#### To do:
Can you carry on the excerpt about Joseph Terrence Thomas's terrorism conviction, starting right after its last sentence?

#### Excerpt provided:
═══

Joseph Terrence Thomas was the first Australian to be convicted under anti-terrorism laws introduced in Australia after the 11 September 2001 attacks in the United States. He was sentenced on 31 March 2006 to five years prison with a non-parole period of two years. Thomas's lawyer, Rob Stary, described the not guilty verdicts on the more serious charges as a "significant victory".

Attorney-General of Australia Philip Ruddock said after news of the conviction,

The convictions of Mr. Thomas for the terrorist offence and the offence related to passport manipulation demonstrate the seriousness with which these issues are dealt with by the law and highlights the consequences of becoming involved in these activities.

═══

#### Information supplied:
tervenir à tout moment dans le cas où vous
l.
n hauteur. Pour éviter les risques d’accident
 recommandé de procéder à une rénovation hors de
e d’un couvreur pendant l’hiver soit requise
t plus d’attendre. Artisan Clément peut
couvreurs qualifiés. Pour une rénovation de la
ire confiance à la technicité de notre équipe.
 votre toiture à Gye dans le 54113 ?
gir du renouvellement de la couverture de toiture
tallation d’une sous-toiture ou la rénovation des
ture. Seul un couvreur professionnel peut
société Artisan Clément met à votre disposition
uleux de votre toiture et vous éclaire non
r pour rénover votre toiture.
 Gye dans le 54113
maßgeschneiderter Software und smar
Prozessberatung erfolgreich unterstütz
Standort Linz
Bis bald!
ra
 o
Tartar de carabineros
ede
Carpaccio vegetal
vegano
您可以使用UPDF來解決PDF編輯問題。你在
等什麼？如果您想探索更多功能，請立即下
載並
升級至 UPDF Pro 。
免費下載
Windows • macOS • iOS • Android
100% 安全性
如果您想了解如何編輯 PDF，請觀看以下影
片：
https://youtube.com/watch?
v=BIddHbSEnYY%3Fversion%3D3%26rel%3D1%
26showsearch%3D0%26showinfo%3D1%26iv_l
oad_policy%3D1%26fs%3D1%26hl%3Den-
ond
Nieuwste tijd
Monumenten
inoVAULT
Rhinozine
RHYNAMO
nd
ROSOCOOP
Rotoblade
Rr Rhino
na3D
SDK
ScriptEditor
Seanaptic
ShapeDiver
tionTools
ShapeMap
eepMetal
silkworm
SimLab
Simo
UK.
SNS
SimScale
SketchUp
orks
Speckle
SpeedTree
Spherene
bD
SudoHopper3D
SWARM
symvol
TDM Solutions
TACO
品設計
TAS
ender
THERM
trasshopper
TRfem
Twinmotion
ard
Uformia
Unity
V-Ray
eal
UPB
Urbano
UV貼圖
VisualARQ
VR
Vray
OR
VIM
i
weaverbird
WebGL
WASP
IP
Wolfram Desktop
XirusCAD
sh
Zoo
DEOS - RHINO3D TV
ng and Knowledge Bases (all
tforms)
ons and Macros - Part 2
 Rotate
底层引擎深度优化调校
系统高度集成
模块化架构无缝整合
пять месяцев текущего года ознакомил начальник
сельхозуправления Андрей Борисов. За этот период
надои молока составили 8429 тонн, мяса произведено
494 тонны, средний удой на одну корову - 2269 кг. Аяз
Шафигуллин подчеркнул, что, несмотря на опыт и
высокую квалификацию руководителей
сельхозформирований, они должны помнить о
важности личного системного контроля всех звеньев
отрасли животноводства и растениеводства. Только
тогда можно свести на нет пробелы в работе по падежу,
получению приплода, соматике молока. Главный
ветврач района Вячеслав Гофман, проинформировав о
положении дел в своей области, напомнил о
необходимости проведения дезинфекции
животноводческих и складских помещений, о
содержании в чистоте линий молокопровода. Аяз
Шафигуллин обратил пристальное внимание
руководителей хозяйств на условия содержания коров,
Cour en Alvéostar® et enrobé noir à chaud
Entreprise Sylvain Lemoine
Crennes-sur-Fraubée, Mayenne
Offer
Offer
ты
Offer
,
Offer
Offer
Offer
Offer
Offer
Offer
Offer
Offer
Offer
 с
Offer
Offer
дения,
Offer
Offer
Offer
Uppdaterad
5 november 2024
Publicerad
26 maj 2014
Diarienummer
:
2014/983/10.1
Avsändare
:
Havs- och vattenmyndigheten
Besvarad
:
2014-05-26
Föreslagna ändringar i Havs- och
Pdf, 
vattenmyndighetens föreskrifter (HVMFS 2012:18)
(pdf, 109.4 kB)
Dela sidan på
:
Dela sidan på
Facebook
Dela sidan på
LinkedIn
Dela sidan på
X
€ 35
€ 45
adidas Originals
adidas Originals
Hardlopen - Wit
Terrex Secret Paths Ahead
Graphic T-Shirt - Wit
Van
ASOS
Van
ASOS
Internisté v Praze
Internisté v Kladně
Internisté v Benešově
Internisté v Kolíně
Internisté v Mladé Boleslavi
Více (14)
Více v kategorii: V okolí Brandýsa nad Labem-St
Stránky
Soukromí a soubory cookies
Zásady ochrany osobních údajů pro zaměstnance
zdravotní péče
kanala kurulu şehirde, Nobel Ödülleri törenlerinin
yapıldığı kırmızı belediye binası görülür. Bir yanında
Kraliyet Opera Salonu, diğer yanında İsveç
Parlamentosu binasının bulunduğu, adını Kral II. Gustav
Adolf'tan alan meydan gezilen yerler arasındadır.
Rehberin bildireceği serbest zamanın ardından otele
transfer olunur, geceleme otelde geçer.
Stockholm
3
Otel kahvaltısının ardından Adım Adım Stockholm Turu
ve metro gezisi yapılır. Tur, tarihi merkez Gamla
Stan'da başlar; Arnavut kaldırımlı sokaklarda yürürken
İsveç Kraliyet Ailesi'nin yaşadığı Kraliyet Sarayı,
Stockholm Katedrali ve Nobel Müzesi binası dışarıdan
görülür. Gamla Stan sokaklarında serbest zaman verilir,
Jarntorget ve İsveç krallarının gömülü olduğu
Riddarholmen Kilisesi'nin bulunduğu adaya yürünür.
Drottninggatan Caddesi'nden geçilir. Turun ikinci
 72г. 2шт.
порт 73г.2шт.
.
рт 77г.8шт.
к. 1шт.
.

═══

#### Answer section:
This was in relation to his travels to Pakistan and Afghanistan, after he married and converted to Islam. Thomas left Australia for Pakistan on 23 March 2001, and returned home on 6 June 2003. Since his arrest, Thomas was referred to in the media as "Jihad Jack". When he converted to Islam the self described Aussie battler took on the name Jihad, Arabic for struggle.

==Conviction overturned==
The trial was highly controversial, as the evidence used to prosecute Thomas consisted solely of an interview conducted in a Pakistani military prison. Despite claims that the evidence was obtained under duress and that Thomas had been tortured, the judge deemed the interview to be admissible. The conviction was overturned on appeal by the Victorian Court of Appeal in the case of R v Thomas, with the appeals judges ruling that the trial judge should have ruled the evidence inadmissible.

==Control order==
On 28 August 2006, following the quashing of the convictions, Thomas was the first person to be issued with a control order under the Australian Anti-Terrorism Act 2005 after written consent was provided by the Australian Attorney-General Philip Ruddock. The control order places the following restrictions on Thomas:

- He must abide by a curfew, confining him to his home from midnight until 5am each morning.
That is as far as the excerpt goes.